Çonkar, dünyanın 40 kilometrelik kabuk kalınlığına sahip olduğunu belirterek, “Dünyanın kabuğu kalınlık olarak, kendi elimizin ölü derisi veya bir elmanın kabuğu gibidir. Dünya kabuğunun ortalama kalınlığı 40 kilometredir. Fakat bunun altında 6 bin 790 km kadar kızgın bir küre vardır. Buranın sıcaklığı 1000 dereceden başlar. Çekirdeğe doğru 7000 dereceye kadar iner. Bu, güneş çekirdeğinden daha sıcak aslında. Güneşin çekirdeği 5000 derece civarında. Buradaki muazzam enerji aslında göreceli olarak görece sonsuz olarak nitelendirebileceğimiz nükleer füzyonla karşılaştırılabilir. Kabuk incelmesi sebebiyle Türkiye aslında bu açıdan da çok zengindir.  Bu enerji bize kabuğun çok üstüne kadar ulaşır. Buradaki sıcaklığı değerlendirmek üzere dünya üzerinde değişik konseptler mevcut” dedi.

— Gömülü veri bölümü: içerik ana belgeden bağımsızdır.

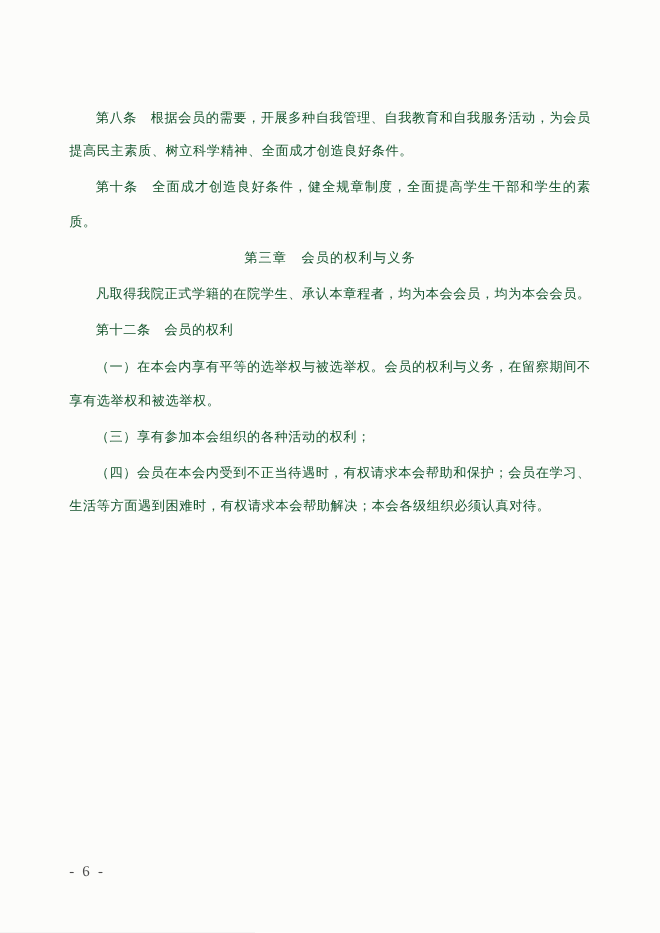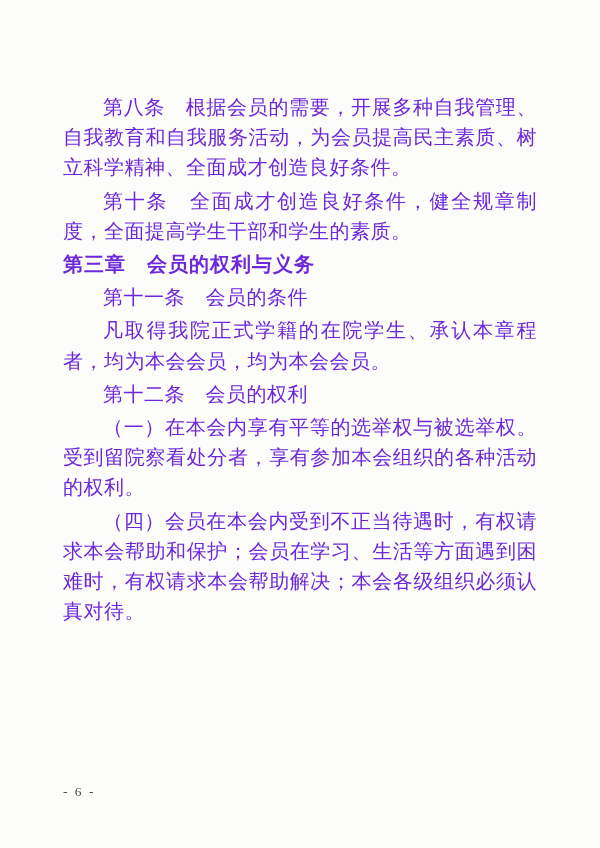"第八条" .text-block { color: #6d28d9 -> #14532d; font-size: 20px -> 12px }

Fosil yakıt bağımlılığı sürüyor

Daha sonra söz alan Afyon Jeotermal Turizm ve Ticaret A.Ş (AFJET) Genel Müdürü İsmail Kara, fosil yakıtlara bağımlılığımızın devam ettiğini söyledi.  Kara “Şu anda yüzde 30 civarında doğalgazla elektrik üretiyoruz. Kömürle elektrik üretimimiz ise yüzde 20-25 civarlarında” dedi. Türkiye’nin jeotermalden yararlanma anlamında dünyada ikinci sırada olduğunu ifade eden Kara, şöyle konuştu:

“Şu andaki güncel duruma baktığımızda Türkiye’deki jeotermal enerji uygulamaları elektrik üretiminde bizi dördüncü sıraya yükseltiyor. Jeotermal uygulamalarda ise dünyada ikinci sıradayız.  Yani aslında ülkemizde ciddi bir kaynak kullanımı var” dedi. Kara, sürdürülebilir ve yenilenebilir enerji üretimi ve kullanımında kaynak yönetiminin büyük önem taşıdığını belirterek, “Bir yönetim modelinin olmaması sürdürülebilirliği sağlamada en büyük eksiklik. fosil yakıtların bitebilecek olması öte yandan jeotermal enerjinin sürdürülebilir olmasına dikkat çekiliyor. Ancak biz kaynağımızı iyi ve sürdürülebilir kullanamazsak kaynağımız zamanla yavaş yavaş azalacaktır. Özellikle yer altı su seviyesinde düşüşler olacaktır.”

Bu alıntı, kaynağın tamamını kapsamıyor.